Nathalie Sigot, 2019-20 HOPE Center Fellow

Charlotte Motor Speedway can hold up to 170,000 spectators, and among the racing fans who saw Chase Elliot in the #9 car win the 2019 Bank of America Roval 400 on the final Sunday in September were two historians of economics.

Yes, two historians of economics.

Maybe one shouldn’t be surprised. After all, the late Craufurd Goodwin could recount the entire history of the old Occoneechee Speedway in Hillsborough, now preserved as a bucolic walking trail.

“NASCAR is American, and we want to see as much American culture as we can,” says Nathalie Sigot, a 2019-20 HOPE Center fellow who attended the race in Charlotte with her husband Ghislain Deleplace, an expert on David Ricardo on money.

NASCAR stands for the National Association of Stock Car Auto Racing. Think of it as the American counterpoint to Formula 1, but for sport cars upgraded from production ones.

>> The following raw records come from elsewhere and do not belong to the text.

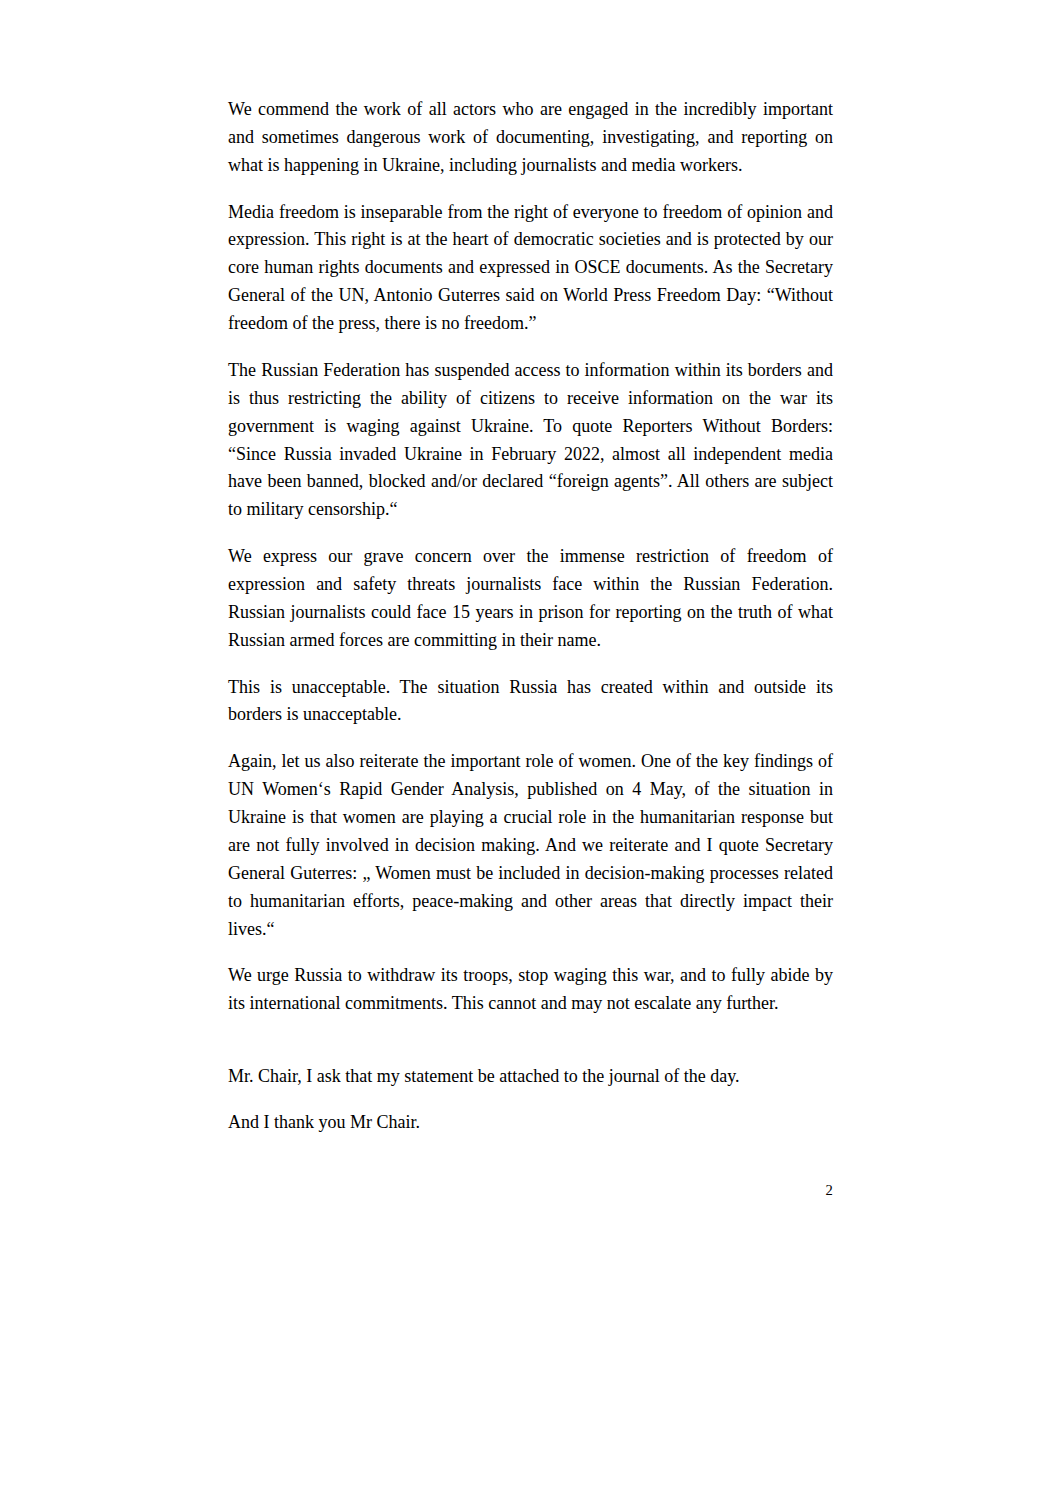We commend the work of all actors who are engaged in the incredibly important and sometimes dangerous work of documenting, investigating, and reporting on what is happening in Ukraine, including journalists and media workers.
Media freedom is inseparable from the right of everyone to freedom of opinion and expression. This right is at the heart of democratic societies and is protected by our core human rights documents and expressed in OSCE documents. As the Secretary General of the UN, Antonio Guterres said on World Press Freedom Day: “Without freedom of the press, there is no freedom.”
The Russian Federation has suspended access to information within its borders and is thus restricting the ability of citizens to receive information on the war its government is waging against Ukraine. To quote Reporters Without Borders: “Since Russia invaded Ukraine in February 2022, almost all independent media have been banned, blocked and/or declared “foreign agents”. All others are subject to military censorship.“
We express our grave concern over the immense restriction of freedom of expression and safety threats journalists face within the Russian Federation. Russian journalists could face 15 years in prison for reporting on the truth of what Russian armed forces are committing in their name.
This is unacceptable. The situation Russia has created within and outside its borders is unacceptable.
Again, let us also reiterate the important role of women. One of the key findings of UN Women‘s Rapid Gender Analysis, published on 4 May, of the situation in Ukraine is that women are playing a crucial role in the humanitarian response but are not fully involved in decision making. And we reiterate and I quote Secretary General Guterres: „ Women must be included in decision-making processes related to humanitarian efforts, peace-making and other areas that directly impact their lives.“
We urge Russia to withdraw its troops, stop waging this war, and to fully abide by its international commitments. This cannot and may not escalate any further.
Mr. Chair, I ask that my statement be attached to the journal of the day.
And I thank you Mr Chair.
2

Nathalie noted the yellow caution flags that require all drivers to slow down, allowing cars in the back to get close to the leader.

“Like the American spirit, it gives everyone a chance to catch up.”

Nathalie, who is a professor at the University of Paris (Sorbonne) and former director of the only French Lab devoted entirely to the history of economic thought, is here studying the way in which nineteenth-century French economists talked about the “woman question,” a protracted debate about the place and role of women in society. The 1800s saw more and more women enter the workforce; yet French economists at the time tended to think of women only in terms of household and family roles.

As it turns out, Duke is a great place to pursue her research.

“Strange as it may sound, I can get French-language books and periodicals here at Duke far more readily than I can in many French libraries,” she says.

Her present work stems from her longtime interest in utilitarianism, the nineteenth-century philosophy that considered happiness to be the highest good. For the same reason, she will also work on Scitovsky’s papers during her stay in Duke, where his archives are held.

This is Nathalie’s first time in Durham and at Duke. She and her family visited California three years ago, taking three weeks to drive from the northern part of the state to San Diego.

During her fellowship, Nathalie is living in Chapel Hill with Ghislain and their twin sons. They will return to France in February.